▶ _Exercise details_
Would you retype, word for word, the line with "index pip: (289, 149)" and each line after it to the end of the entries below, leaving the pictures out?
▽
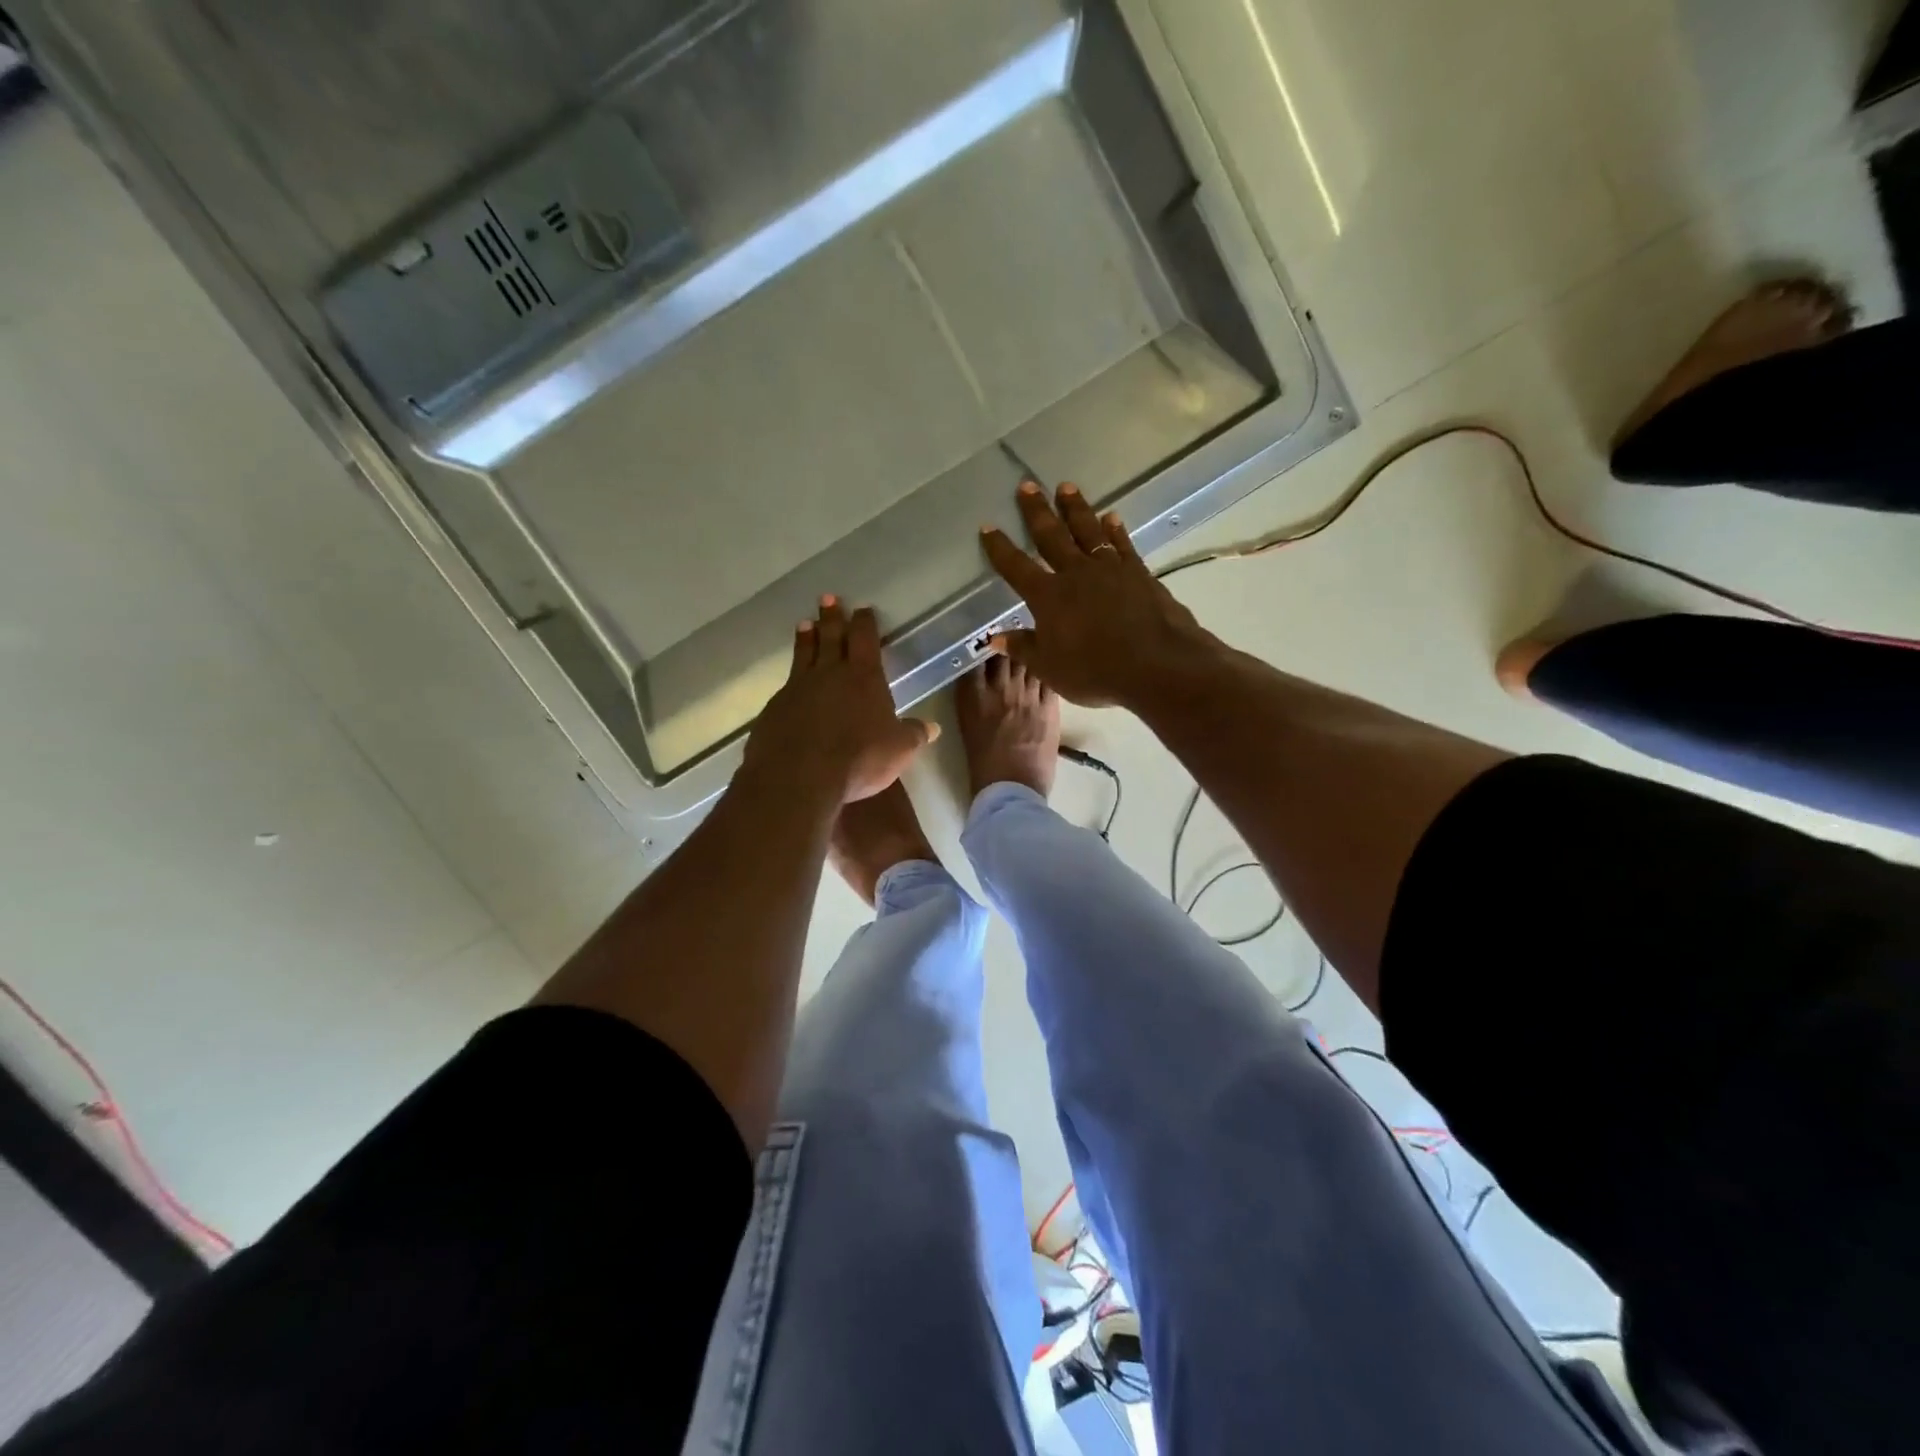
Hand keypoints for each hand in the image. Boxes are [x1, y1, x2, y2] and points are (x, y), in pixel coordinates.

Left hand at [744, 597, 938, 803]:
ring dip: (806, 638)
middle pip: (831, 637)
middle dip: (832, 617)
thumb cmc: (859, 758)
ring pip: (804, 655)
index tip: (864, 609)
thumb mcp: (898, 749)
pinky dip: (791, 676)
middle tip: (828, 598)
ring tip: (805, 623)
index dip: (865, 622)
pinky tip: (789, 681)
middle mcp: (829, 674)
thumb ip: (914, 735)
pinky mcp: (775, 708)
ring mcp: (797, 688)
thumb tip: (933, 727)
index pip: (865, 639)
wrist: (799, 776)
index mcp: (863, 677)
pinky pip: (786, 684)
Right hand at [981, 482, 1214, 707]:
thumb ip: (1023, 648)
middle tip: (1027, 486)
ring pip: (1088, 531)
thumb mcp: (1050, 668)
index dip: (999, 548)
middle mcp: (1076, 574)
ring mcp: (1109, 569)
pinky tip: (1111, 517)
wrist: (1156, 664)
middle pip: (1051, 536)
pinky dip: (1115, 530)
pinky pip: (1122, 544)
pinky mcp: (1138, 572)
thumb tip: (995, 638)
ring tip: (1066, 487)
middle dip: (1037, 512)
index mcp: (1048, 597)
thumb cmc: (1095, 671)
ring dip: (1075, 508)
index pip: (1016, 567)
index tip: (987, 526)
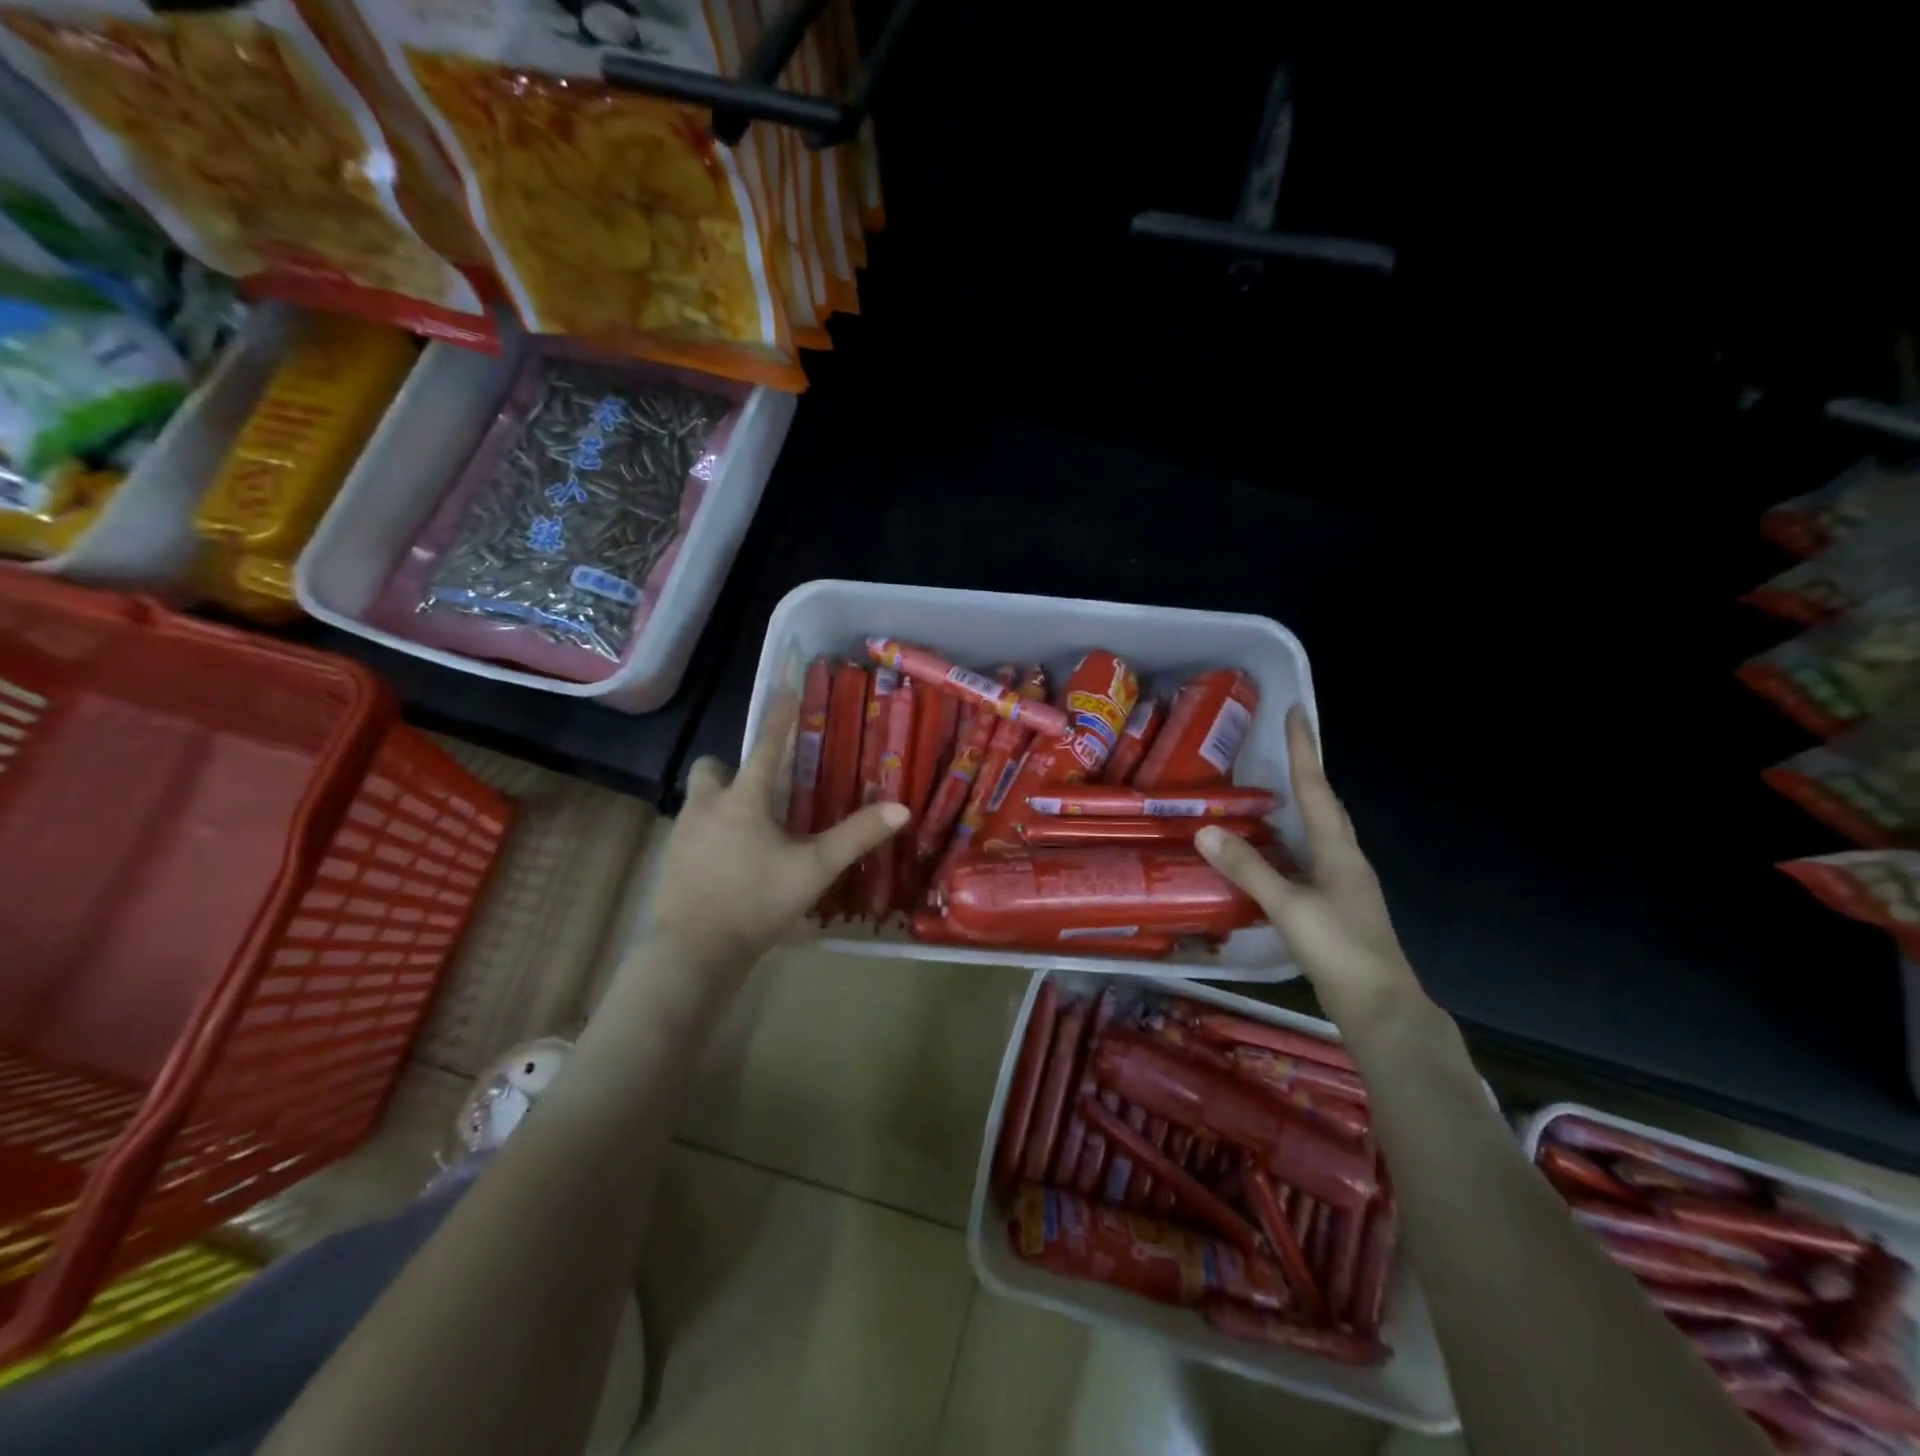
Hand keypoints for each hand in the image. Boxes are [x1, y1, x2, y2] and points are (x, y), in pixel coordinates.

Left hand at [651, 693, 907, 968]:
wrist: (695, 951)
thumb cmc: (758, 901)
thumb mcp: (815, 869)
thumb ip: (856, 836)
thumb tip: (901, 809)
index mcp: (743, 800)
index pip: (764, 746)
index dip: (779, 718)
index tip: (786, 689)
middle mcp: (707, 806)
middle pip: (712, 768)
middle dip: (732, 768)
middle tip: (760, 789)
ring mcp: (682, 834)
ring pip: (699, 800)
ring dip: (721, 802)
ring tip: (751, 829)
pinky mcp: (671, 861)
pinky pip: (692, 831)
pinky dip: (711, 834)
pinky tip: (731, 861)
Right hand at [1196, 707, 1421, 1029]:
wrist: (1381, 1007)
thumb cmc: (1339, 949)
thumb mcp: (1288, 906)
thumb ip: (1248, 868)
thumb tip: (1205, 830)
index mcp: (1338, 851)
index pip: (1317, 789)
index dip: (1306, 750)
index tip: (1299, 712)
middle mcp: (1346, 860)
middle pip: (1326, 806)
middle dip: (1308, 772)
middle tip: (1286, 745)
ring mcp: (1345, 885)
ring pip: (1321, 833)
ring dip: (1302, 807)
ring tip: (1274, 791)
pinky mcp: (1338, 907)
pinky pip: (1312, 859)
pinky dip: (1293, 844)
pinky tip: (1275, 854)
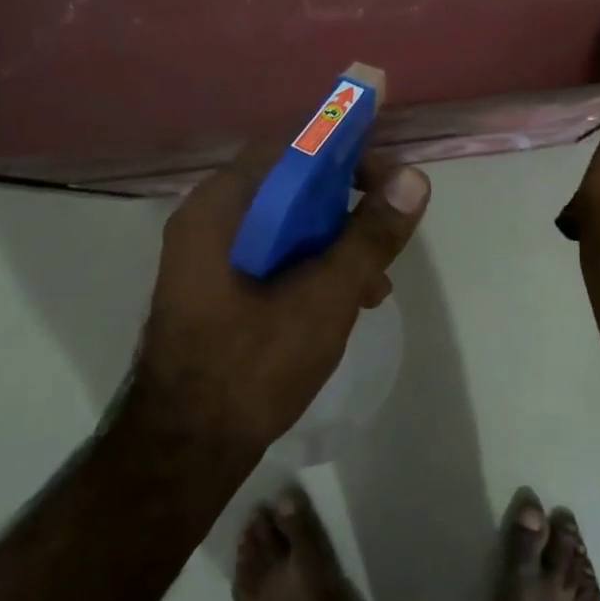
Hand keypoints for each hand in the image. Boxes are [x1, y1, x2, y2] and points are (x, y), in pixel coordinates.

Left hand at [132, 145, 430, 456]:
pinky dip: (313, 267)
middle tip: (388, 229)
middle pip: (289, 186)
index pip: (289, 149)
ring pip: (286, 225)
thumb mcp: (325, 296)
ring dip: (335, 242)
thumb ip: (370, 236)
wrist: (185, 450)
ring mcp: (209, 257)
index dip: (344, 153)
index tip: (388, 179)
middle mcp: (207, 221)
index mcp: (220, 208)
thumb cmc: (252, 365)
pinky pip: (273, 257)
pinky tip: (348, 302)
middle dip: (347, 205)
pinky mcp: (218, 288)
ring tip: (376, 281)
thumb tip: (414, 179)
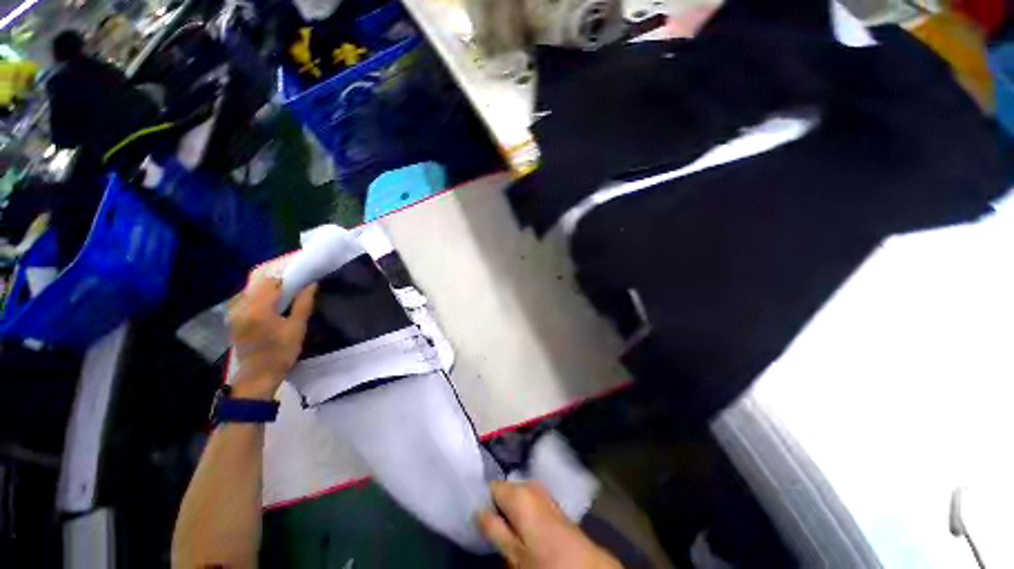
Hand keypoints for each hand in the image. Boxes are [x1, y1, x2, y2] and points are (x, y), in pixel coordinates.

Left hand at [227, 276, 316, 399]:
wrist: (258, 375)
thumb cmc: (281, 352)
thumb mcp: (297, 328)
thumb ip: (303, 303)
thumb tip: (311, 284)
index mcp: (258, 308)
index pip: (271, 282)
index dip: (287, 279)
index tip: (301, 283)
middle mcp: (241, 307)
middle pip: (259, 285)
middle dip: (278, 284)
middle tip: (295, 290)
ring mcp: (234, 313)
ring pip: (252, 291)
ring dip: (268, 291)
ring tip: (285, 298)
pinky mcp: (233, 319)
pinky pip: (247, 300)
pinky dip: (260, 298)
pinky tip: (271, 307)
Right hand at [478, 481, 621, 568]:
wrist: (586, 566)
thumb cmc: (545, 561)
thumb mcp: (514, 553)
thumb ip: (493, 529)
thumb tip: (477, 511)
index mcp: (519, 492)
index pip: (491, 486)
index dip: (484, 502)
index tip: (481, 520)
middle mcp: (530, 485)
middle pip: (505, 491)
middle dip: (499, 508)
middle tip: (497, 532)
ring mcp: (543, 492)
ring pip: (517, 497)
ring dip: (512, 513)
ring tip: (512, 535)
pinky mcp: (551, 502)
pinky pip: (529, 502)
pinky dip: (524, 513)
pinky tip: (527, 532)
△
▶ _Your solution_
index pip: (289, 149)
ring pip: (286, 225)
thumb mcp: (325, 296)
ring dip: (335, 242)
thumb ip: (370, 236)
wrist: (185, 450)
ring mcp: (209, 257)
index dip: (344, 153)
index tip: (388, 179)
middle mcp: (207, 221)
index mcp: (220, 208)
thumb cmc: (252, 365)
pinky pip: (273, 257)
pinky tip: (348, 302)
middle dip: (347, 205)
pinky mcp: (218, 288)
ring tip: (376, 281)
thumb tip: (414, 179)
Hand keypoints for each hand in the image. Boxes are [x1, y1, x2, y2] and points are (x, y), in pixel coordinates.

Left hand at [227, 276, 316, 399]:
wrist: (258, 375)
thumb cmc: (281, 352)
thumb mcp: (297, 328)
thumb ip: (303, 303)
thumb tip: (311, 284)
index mcp: (258, 308)
index pip: (271, 282)
index dip: (287, 279)
index tip: (301, 283)
middle mcp: (241, 307)
middle pip: (259, 285)
middle dip: (278, 284)
middle tip: (295, 290)
ring mcp: (234, 313)
ring pip: (252, 291)
ring dip: (268, 291)
ring tip: (285, 298)
pinky mcp: (233, 319)
pinky pip: (247, 300)
pinky dip: (260, 298)
pinky tip: (271, 307)
Right hand at [478, 481, 621, 568]:
wrist: (586, 566)
thumb cmc: (545, 561)
thumb mcp: (514, 553)
thumb ip: (493, 529)
thumb tip: (477, 511)
index mcp: (519, 492)
index pip: (491, 486)
index dip: (484, 502)
index tip: (481, 520)
middle mcp: (530, 485)
middle pip: (505, 491)
middle dip: (499, 508)
middle tip: (497, 532)
ring mcp: (543, 492)
ring pip: (517, 497)
ring dip: (512, 513)
ring tip: (512, 535)
pinky mcp: (551, 502)
pinky pip: (529, 502)
pinky dip: (524, 513)
pinky tip: (527, 532)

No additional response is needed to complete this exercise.